### Requirement
In the source document on the cold finger apparatus, what temperature was the cold finger held at, and what does that temperature represent?

Properties of crude oil (Duri)

Figure 4:

Gas chromatogram of crude oil sample.

5.2 Cold Finger Apparatus

A cold finger apparatus was used to identify the effects of each coating under single flow conditions (oil). Cold finger apparatus was designed to simulate the temperature gradient between the inner wall of the pipeline and the cross section of the flow, and also the shear rate at the wall of the pipeline to the oil flow (Figure 5). The cold finger apparatus consists of a cold finger, chamber, cold finger circulator, heating chamber circulator and stirrer. The cold finger represented the inner wall of the pipeline. The epoxy, polyurethane, PTFE and DLC coatings of the finger were made by dipping and spraying methods (Figure 6). The chamber represented the inner space of the pipeline during the oil production. High temperature water was constantly circulated within the water bath chamber while cold water was circulated within the cold finger. The cold finger circulator was used to maintain a constant temperature of 4℃, which is the minimum temperature of the deep sea. The heating chamber circulator was used to maintain the temperature of hot oil. The stirrer is used to flow of the oil. The chamber temperature of cold finger apparatus was maintained at 60℃, this being higher than the WAT, which was assumed to be higher than 35℃. The temperature of the cold finger was maintained at 4℃. This is the minimum temperature of the deep sea. The magnetic stirrer generates a shear rate while stirring the oil samples at a constant speed to depict the flow of fluids. Testing was carried out for 6 hours, sufficient time for wax deposition.

Figure 5:

Schematic diagram of the cold finger apparatus (modified from [14])

Figure 6:

Various cold fingers through processed coating.

The experimental procedure is illustrated in Figure 7. First, water or antifreeze is injected into water bath. After then, the oil is injected into chamber and heated to melt any wax crystals that might be present. Next, chamber temperatures are set according to the test conditions. Next, rotational stirrer is set. Testing was carried out for 6 hours, sufficient time for wax deposition. Finally, after a test is finished, the probes are removed from the bath and allowed to dry for approximately 30 minutes. Deposited wax samples are the taken directly from probe, weighed, and later analyzed.

Figure 7:

The experimental procedure using cold finger apparatus.

### Information shown
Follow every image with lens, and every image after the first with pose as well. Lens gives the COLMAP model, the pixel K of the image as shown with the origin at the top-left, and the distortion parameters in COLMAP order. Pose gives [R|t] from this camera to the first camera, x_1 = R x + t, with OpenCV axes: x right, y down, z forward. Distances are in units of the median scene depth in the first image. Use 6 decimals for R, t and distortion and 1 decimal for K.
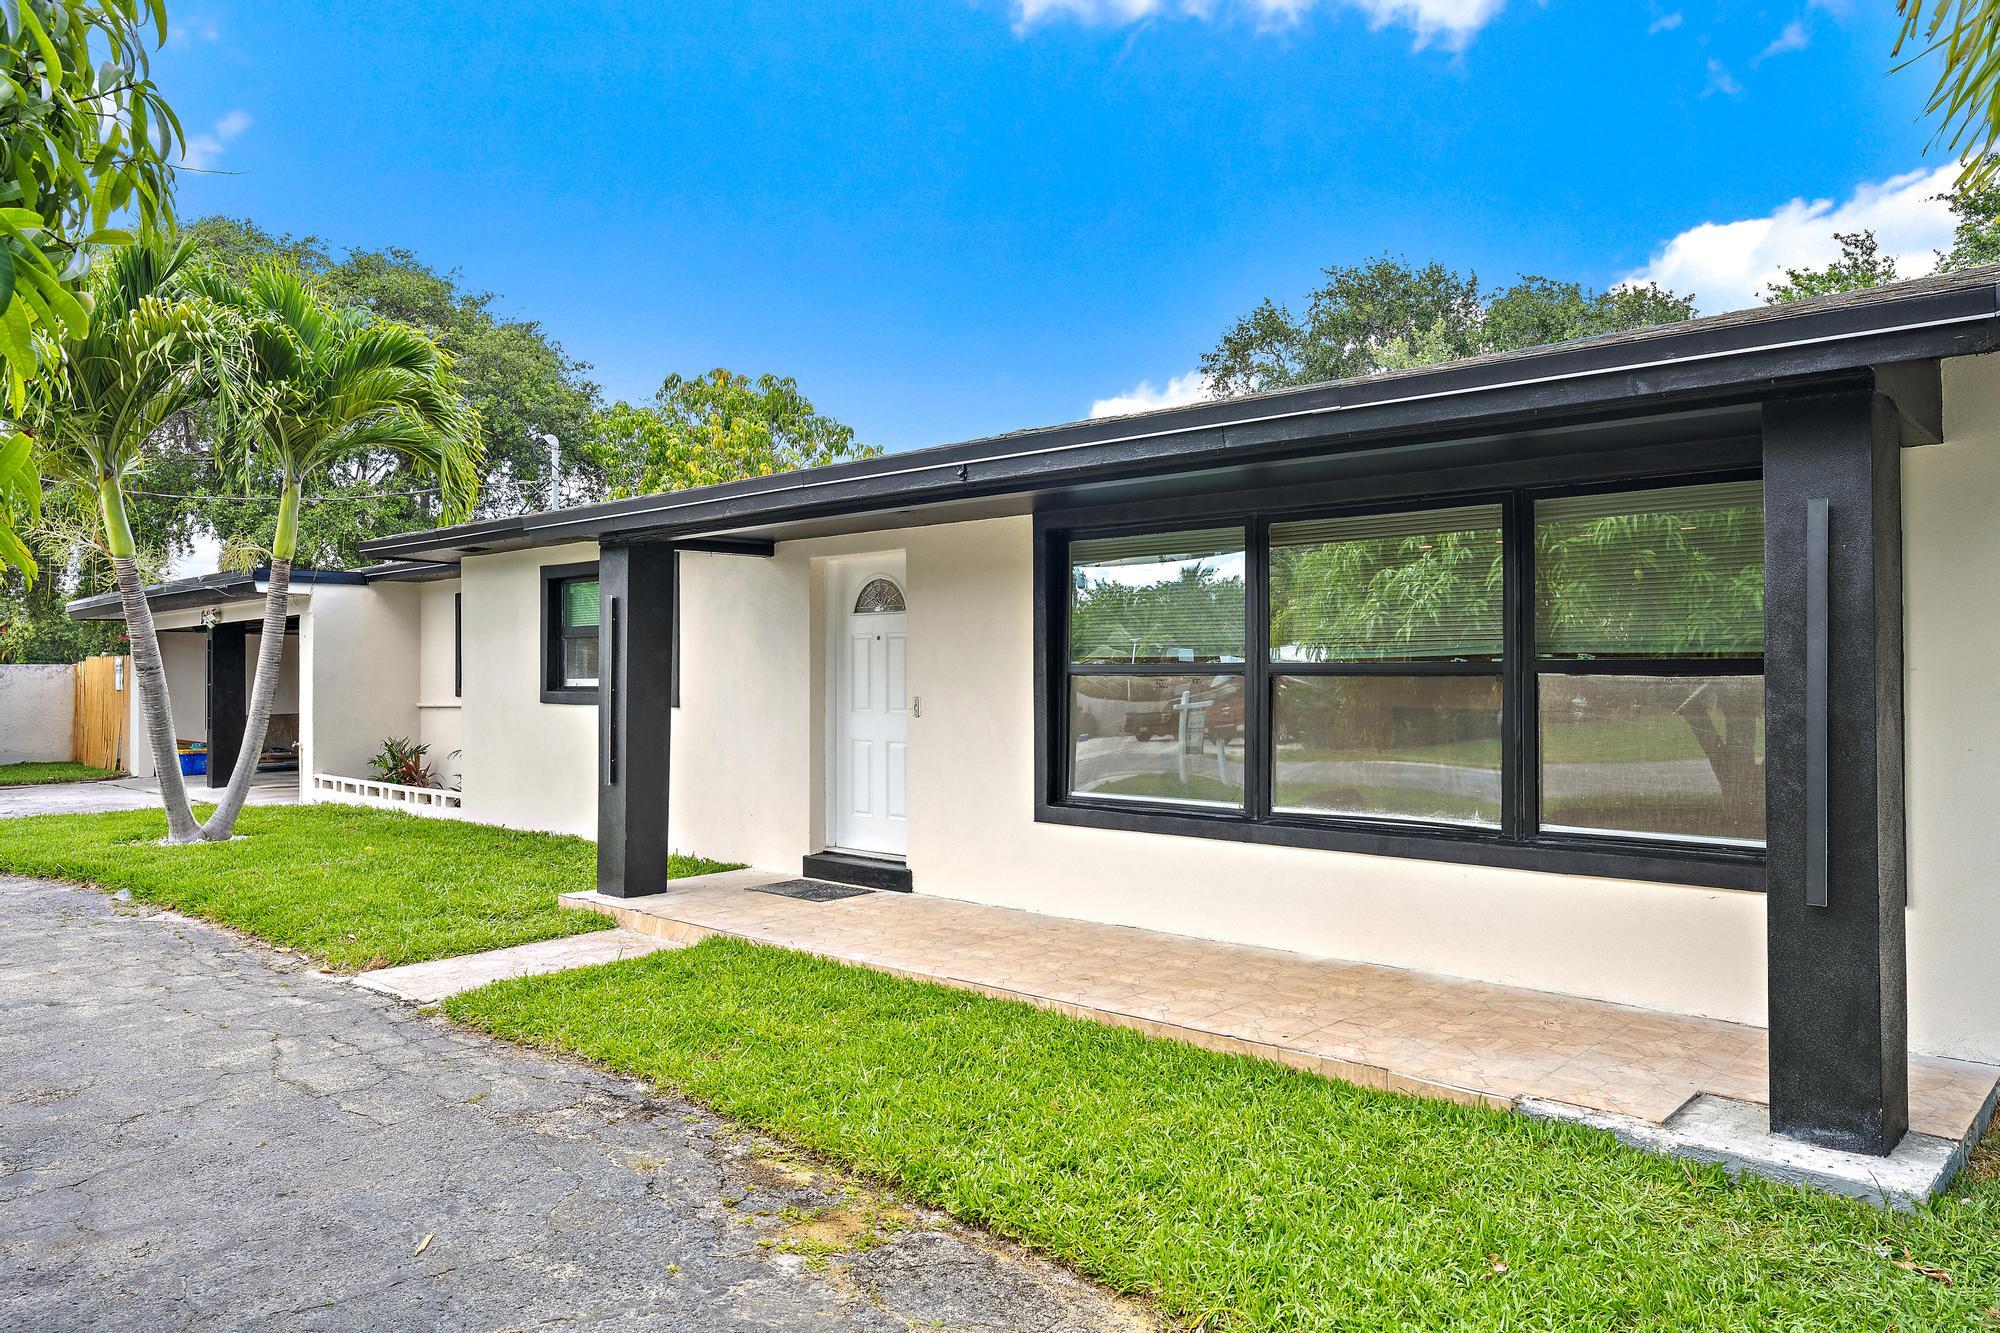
lens RADIAL K [[1342.0, 0, 1005.0], [0, 1342.0, 667.2], [0, 0, 1]] dist [-0.003613, -0.003970]
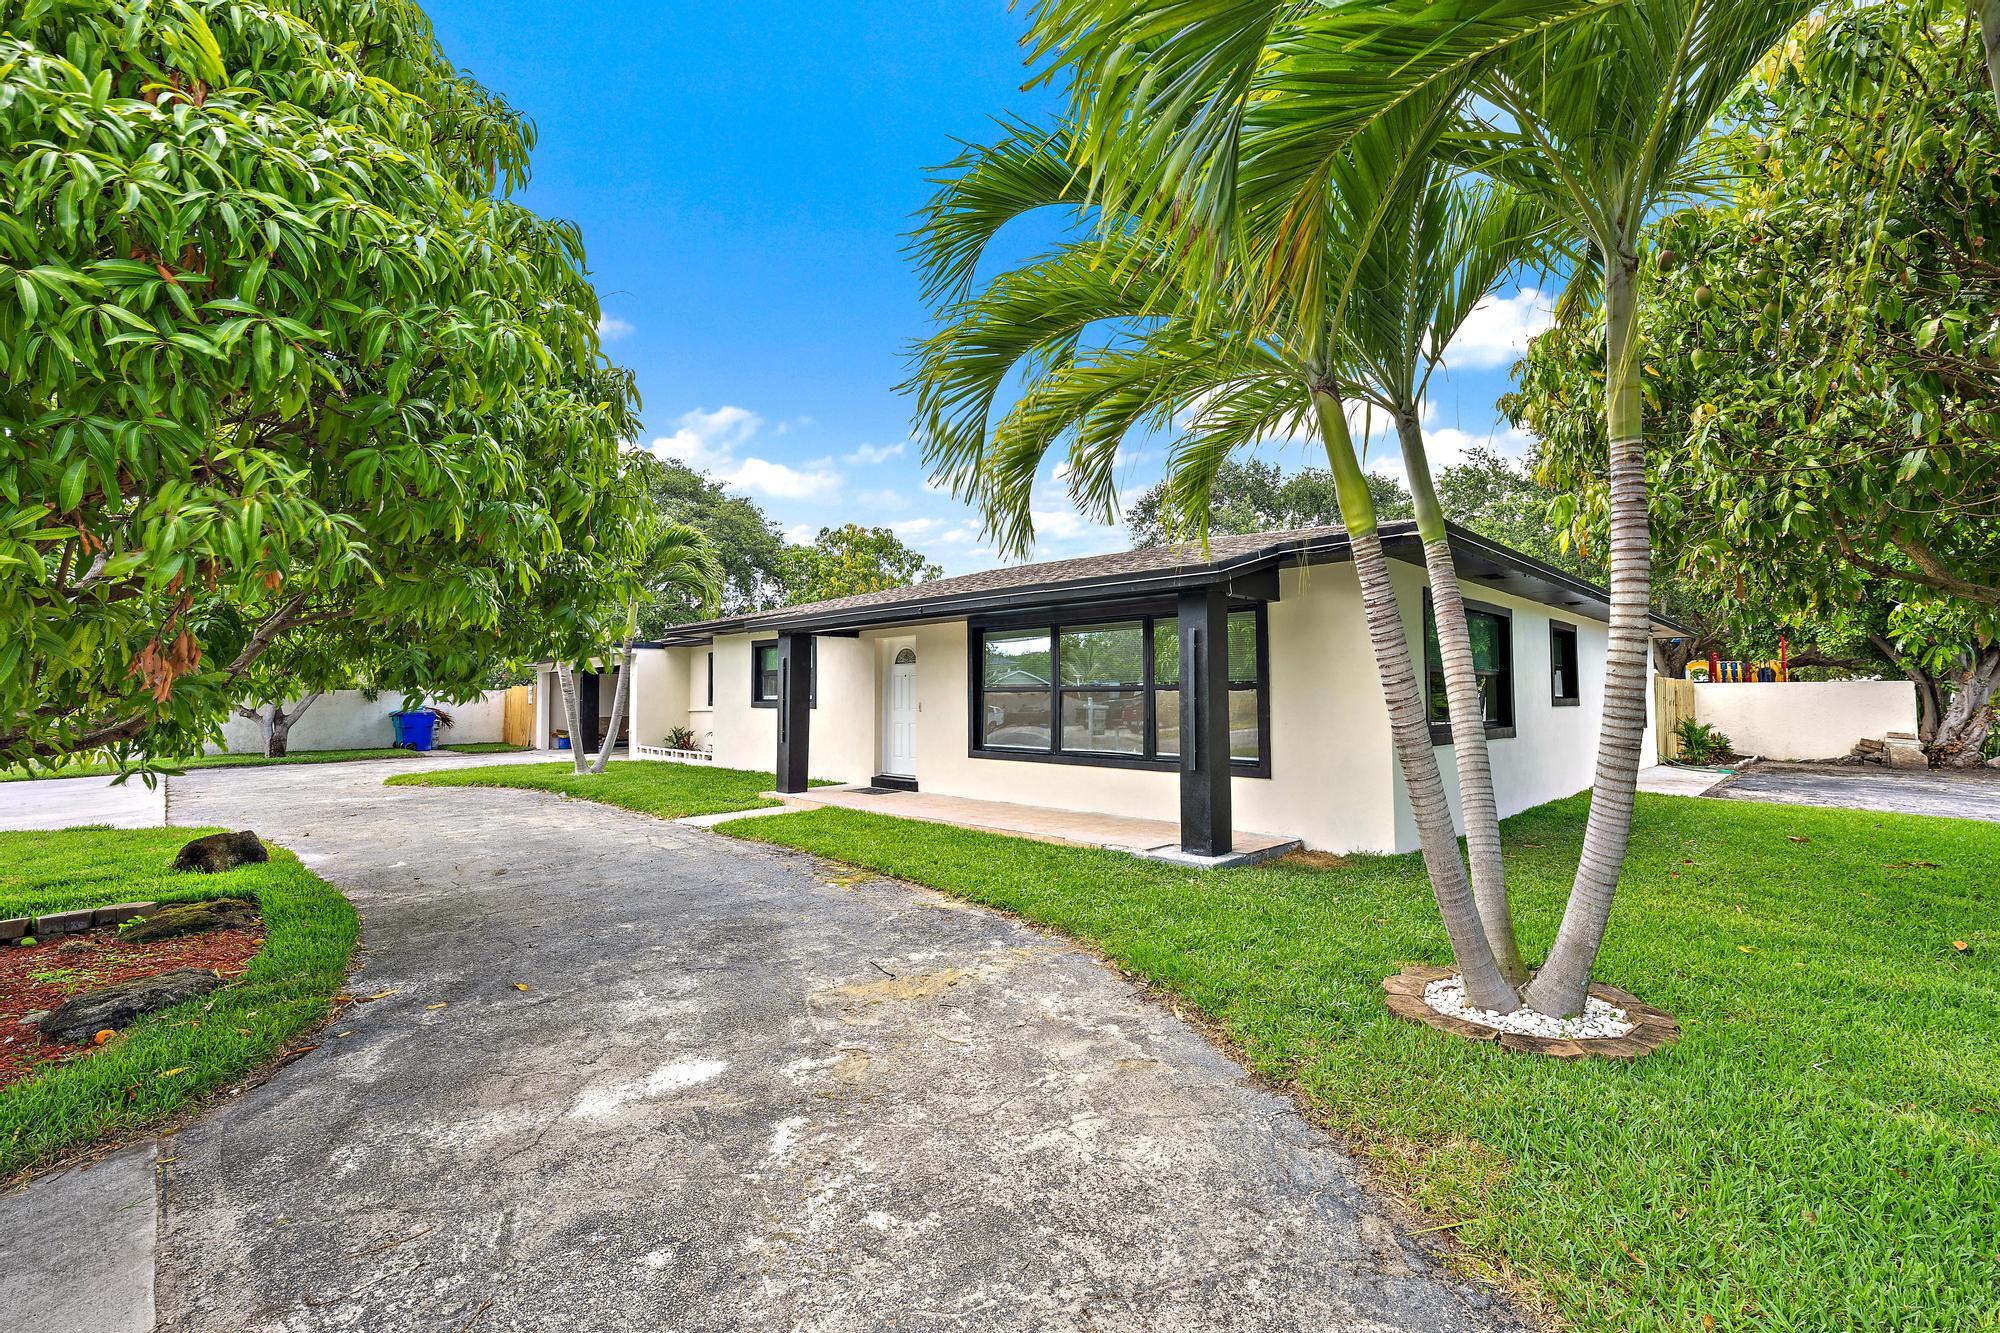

### Written solution
4℃, the minimum temperature of the deep sea.